His voice rang off the hillside, and Brion started with surprise, his face turning tragic.

CHAPTER 24

But Matt didn’t even trust Niobhyte to lie straight. “Don’t tell me it was really John’s scheme!”

“Oh, yes,” the chief druid said. “Don’t believe the show of stupidity he puts on. He learned the pretense well while he was a child—it protected him from his brothers’ jealousy, and from ambitious courtiers who thought he might be a threat.”

“And saw other people punished for his crimes, because no one believed he was smart enough to figure out new ways of killing a cat or making dishes fall to the stone floor,” Matt said grimly.

Above on the hillside, Brion’s face turned gray. He began to walk his horse downhill, and the soldiers opened up an avenue for him.

“Ah, you knew of the last?” the chief druid asked.

Matt hadn’t—it had just been an example of a vicious boyhood prank. But he gave a contemptuous shrug, and Niobhyte interpreted it as assent.

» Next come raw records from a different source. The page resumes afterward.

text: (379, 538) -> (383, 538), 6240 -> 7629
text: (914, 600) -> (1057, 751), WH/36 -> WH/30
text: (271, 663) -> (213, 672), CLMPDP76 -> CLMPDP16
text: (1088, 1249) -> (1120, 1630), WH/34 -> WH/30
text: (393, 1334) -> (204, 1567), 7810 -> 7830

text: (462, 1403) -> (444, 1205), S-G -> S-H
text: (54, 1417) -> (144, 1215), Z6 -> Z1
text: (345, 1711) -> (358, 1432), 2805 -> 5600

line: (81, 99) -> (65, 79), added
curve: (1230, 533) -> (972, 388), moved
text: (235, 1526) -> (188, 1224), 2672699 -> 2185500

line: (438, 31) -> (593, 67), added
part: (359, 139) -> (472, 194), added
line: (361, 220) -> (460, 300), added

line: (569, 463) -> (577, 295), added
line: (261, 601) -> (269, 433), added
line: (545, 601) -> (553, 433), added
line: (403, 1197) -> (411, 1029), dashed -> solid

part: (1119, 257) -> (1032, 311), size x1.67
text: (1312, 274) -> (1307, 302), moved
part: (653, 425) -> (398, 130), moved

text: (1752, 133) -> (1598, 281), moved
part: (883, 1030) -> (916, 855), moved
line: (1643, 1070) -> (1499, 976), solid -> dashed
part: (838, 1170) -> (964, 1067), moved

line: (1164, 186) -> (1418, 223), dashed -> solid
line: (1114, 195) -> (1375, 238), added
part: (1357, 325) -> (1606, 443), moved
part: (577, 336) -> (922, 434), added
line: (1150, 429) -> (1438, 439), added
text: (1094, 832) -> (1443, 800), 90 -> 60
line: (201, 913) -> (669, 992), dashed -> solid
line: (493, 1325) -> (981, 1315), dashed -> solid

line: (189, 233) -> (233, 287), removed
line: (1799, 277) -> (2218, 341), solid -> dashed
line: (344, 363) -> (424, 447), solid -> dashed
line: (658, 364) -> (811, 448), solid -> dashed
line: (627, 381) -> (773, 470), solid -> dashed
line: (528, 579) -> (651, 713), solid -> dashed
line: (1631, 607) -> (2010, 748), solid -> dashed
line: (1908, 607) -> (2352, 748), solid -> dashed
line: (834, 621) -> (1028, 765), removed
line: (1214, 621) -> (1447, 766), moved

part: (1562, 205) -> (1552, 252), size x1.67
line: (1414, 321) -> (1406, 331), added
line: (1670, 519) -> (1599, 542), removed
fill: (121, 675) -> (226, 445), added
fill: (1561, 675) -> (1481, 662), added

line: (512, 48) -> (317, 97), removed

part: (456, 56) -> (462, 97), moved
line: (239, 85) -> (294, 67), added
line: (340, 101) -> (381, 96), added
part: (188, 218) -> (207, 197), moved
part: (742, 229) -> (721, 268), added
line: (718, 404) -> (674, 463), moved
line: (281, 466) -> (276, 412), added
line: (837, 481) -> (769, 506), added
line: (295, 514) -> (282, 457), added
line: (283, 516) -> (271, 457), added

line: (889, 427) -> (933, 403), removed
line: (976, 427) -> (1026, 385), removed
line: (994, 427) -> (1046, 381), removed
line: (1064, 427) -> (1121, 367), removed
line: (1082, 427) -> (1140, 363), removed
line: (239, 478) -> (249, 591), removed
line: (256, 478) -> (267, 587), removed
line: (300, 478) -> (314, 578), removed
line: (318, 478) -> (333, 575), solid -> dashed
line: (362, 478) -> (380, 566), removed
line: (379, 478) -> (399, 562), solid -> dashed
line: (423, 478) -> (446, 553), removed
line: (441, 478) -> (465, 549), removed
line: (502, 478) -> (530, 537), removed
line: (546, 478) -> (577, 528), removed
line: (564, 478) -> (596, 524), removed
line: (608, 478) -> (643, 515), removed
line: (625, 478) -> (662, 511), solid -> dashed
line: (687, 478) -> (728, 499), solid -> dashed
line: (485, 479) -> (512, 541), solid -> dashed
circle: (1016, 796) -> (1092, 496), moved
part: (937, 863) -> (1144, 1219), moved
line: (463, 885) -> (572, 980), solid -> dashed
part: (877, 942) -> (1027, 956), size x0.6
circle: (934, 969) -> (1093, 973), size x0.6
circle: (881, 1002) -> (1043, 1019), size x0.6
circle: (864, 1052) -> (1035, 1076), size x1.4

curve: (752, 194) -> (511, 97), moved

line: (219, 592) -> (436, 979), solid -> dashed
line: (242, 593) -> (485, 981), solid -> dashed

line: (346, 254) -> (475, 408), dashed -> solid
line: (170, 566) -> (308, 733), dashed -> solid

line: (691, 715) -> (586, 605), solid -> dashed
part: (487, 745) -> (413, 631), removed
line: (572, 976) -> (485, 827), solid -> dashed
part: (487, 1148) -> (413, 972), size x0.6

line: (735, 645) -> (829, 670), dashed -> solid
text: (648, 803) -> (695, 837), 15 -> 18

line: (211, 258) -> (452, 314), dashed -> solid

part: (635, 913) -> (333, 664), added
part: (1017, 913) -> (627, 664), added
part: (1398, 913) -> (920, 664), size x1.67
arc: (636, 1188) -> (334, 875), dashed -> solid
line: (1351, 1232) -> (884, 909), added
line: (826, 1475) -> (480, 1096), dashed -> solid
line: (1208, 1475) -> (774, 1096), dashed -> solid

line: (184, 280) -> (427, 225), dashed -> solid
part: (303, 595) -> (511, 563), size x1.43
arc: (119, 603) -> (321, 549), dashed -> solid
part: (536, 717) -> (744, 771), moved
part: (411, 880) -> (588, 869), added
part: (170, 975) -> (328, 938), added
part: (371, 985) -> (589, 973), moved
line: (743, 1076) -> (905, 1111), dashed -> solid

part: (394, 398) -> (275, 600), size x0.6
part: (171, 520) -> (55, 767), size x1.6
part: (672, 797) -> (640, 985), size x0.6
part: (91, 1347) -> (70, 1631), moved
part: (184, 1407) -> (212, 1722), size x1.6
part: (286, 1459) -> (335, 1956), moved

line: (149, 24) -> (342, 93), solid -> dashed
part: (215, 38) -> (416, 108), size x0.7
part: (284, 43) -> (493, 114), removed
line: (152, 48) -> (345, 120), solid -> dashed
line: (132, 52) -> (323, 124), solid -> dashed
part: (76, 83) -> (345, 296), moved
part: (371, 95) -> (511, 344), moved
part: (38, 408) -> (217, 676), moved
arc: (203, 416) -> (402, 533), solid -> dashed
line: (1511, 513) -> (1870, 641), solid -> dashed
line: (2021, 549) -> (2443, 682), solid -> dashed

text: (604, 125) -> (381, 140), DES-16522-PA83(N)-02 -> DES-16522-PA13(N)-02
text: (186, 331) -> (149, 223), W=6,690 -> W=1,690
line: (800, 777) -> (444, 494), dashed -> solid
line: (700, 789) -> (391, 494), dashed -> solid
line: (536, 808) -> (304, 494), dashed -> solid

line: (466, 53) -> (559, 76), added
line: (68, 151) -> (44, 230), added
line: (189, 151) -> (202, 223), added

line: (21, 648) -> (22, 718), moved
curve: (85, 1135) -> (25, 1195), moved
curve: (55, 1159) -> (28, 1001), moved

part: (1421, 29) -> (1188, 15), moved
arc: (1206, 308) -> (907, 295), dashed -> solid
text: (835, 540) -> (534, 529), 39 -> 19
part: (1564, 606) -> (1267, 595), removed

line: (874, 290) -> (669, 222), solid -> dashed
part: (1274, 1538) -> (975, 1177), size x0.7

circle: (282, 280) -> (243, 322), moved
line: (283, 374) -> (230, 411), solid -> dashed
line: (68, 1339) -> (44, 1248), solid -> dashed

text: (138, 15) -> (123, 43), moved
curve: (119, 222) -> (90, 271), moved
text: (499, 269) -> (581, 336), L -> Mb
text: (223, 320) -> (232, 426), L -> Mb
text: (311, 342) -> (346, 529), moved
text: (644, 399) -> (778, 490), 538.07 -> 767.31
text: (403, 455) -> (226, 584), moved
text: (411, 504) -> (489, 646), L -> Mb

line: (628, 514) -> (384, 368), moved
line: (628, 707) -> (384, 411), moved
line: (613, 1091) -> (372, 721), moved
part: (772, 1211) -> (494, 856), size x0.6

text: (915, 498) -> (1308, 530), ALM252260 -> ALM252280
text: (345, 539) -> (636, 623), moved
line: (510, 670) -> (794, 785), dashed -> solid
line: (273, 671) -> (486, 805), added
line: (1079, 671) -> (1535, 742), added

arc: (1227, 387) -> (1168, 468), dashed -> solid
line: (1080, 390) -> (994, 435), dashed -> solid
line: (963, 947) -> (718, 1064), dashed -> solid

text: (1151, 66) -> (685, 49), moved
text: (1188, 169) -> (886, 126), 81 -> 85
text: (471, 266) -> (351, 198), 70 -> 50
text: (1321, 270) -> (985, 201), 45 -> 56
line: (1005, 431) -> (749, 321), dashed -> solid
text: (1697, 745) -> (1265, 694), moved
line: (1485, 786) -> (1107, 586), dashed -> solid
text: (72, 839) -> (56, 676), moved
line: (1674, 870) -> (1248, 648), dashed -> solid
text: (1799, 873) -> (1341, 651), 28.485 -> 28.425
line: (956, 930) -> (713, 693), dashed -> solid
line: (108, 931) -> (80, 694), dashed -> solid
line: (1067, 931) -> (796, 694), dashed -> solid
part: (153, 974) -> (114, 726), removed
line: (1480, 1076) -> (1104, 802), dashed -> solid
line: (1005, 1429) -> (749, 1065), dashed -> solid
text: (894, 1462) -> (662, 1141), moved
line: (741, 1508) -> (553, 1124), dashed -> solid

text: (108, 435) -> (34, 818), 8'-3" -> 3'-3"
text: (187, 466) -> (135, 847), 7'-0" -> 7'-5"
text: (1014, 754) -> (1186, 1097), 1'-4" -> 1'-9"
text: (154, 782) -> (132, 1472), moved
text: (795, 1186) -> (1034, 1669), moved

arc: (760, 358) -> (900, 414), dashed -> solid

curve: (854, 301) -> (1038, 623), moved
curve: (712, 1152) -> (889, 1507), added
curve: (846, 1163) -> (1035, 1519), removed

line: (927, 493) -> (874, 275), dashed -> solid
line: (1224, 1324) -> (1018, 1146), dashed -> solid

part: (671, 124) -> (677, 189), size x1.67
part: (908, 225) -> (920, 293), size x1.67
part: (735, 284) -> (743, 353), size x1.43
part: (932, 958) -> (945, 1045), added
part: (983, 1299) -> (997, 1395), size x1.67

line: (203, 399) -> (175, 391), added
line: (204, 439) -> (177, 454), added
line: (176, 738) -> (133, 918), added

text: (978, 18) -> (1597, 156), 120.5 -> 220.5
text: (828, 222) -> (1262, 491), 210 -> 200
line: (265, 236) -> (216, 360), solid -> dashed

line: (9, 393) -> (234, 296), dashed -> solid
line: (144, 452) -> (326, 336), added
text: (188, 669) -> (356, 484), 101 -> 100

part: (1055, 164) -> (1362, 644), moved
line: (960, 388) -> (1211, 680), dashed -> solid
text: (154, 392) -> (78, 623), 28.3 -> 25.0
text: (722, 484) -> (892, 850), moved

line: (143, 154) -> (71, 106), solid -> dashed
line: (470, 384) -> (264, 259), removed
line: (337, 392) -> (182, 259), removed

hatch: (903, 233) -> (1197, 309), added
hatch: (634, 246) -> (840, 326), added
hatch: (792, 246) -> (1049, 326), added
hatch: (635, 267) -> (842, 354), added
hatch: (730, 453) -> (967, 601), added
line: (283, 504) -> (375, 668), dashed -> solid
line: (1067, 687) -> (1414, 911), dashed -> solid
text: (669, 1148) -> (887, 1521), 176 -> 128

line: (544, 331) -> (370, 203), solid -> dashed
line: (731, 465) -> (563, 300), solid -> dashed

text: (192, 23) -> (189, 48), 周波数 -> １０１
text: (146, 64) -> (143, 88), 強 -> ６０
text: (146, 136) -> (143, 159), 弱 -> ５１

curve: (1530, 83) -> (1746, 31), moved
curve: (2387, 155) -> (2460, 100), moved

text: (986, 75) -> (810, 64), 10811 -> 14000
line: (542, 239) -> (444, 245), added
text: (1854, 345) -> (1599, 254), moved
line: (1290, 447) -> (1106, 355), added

“Not only duplicity—he also began to learn magic at a very early age,” the chief druid told him. “He fled into the wood when some courtiers humiliated him during a hunt. There, he found the hut of an old witch-woman. He threatened to bring the hunt down upon her unless she taught him magic, and thus he began. Once he had learned all she had to teach, he found grimoires aplenty—but he slew her so there might be no one to tell what he had learned.”

Matt shuddered. “Nice kid.”

“A lad of great promise, I assure you,” said Niobhyte, with a gleam in his eye. “I heard hints and rumors from other sorcerers, and came looking for this prince who had already devoted himself to evil in order to gain power. I tempted John with the notion of stabbing and poisoning his way to power. He seized the idea like a miser finding a gold coin in the dust—but was concerned that the Church might balk him. ‘Give me protection from the law,’ I told him, ‘and I shall build so strong a following that no Church shall be able to stand against it.’ He gave me a keen glance and said, ‘I had wondered what you expected to gain by helping me,’ and we have understood each other perfectly from that day.”